* **REQUIREMENT**: Beginning at the line that contains "plate: none [376,436,512,479]", write out every line down to the end of the records, with both ends kept and nothing added.

○ ○ ○

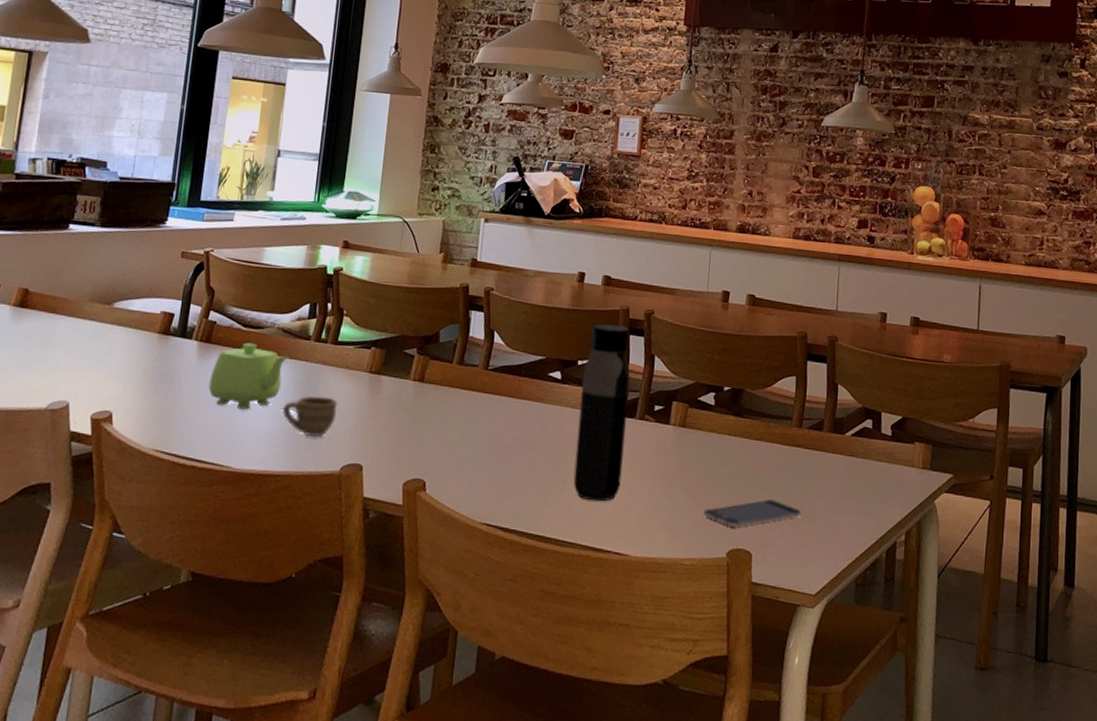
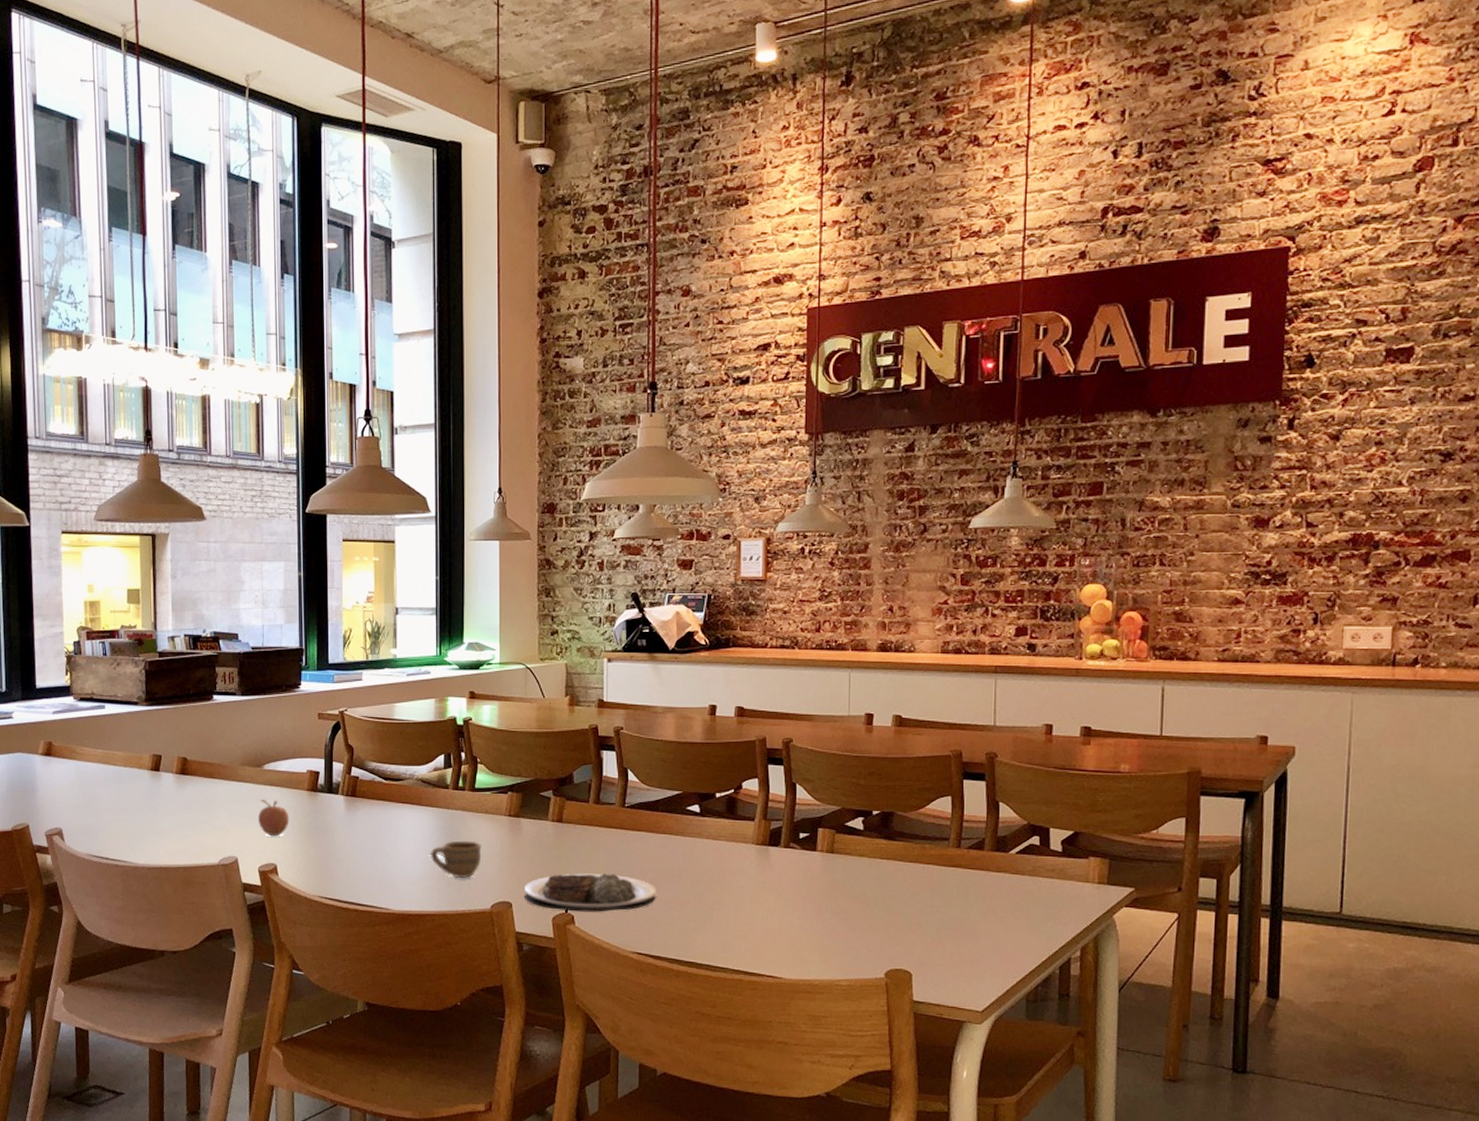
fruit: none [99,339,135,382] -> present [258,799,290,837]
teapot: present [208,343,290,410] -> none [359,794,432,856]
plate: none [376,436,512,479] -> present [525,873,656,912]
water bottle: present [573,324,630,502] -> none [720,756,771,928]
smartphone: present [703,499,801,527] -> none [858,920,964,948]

○ ○ ○

* **EXPECTED OUTPUT**:
plate: none [376,436,512,479] -> present [525,873,656,912]
water bottle: present [573,324,630,502] -> none [720,756,771,928]
smartphone: present [703,499,801,527] -> none [858,920,964,948]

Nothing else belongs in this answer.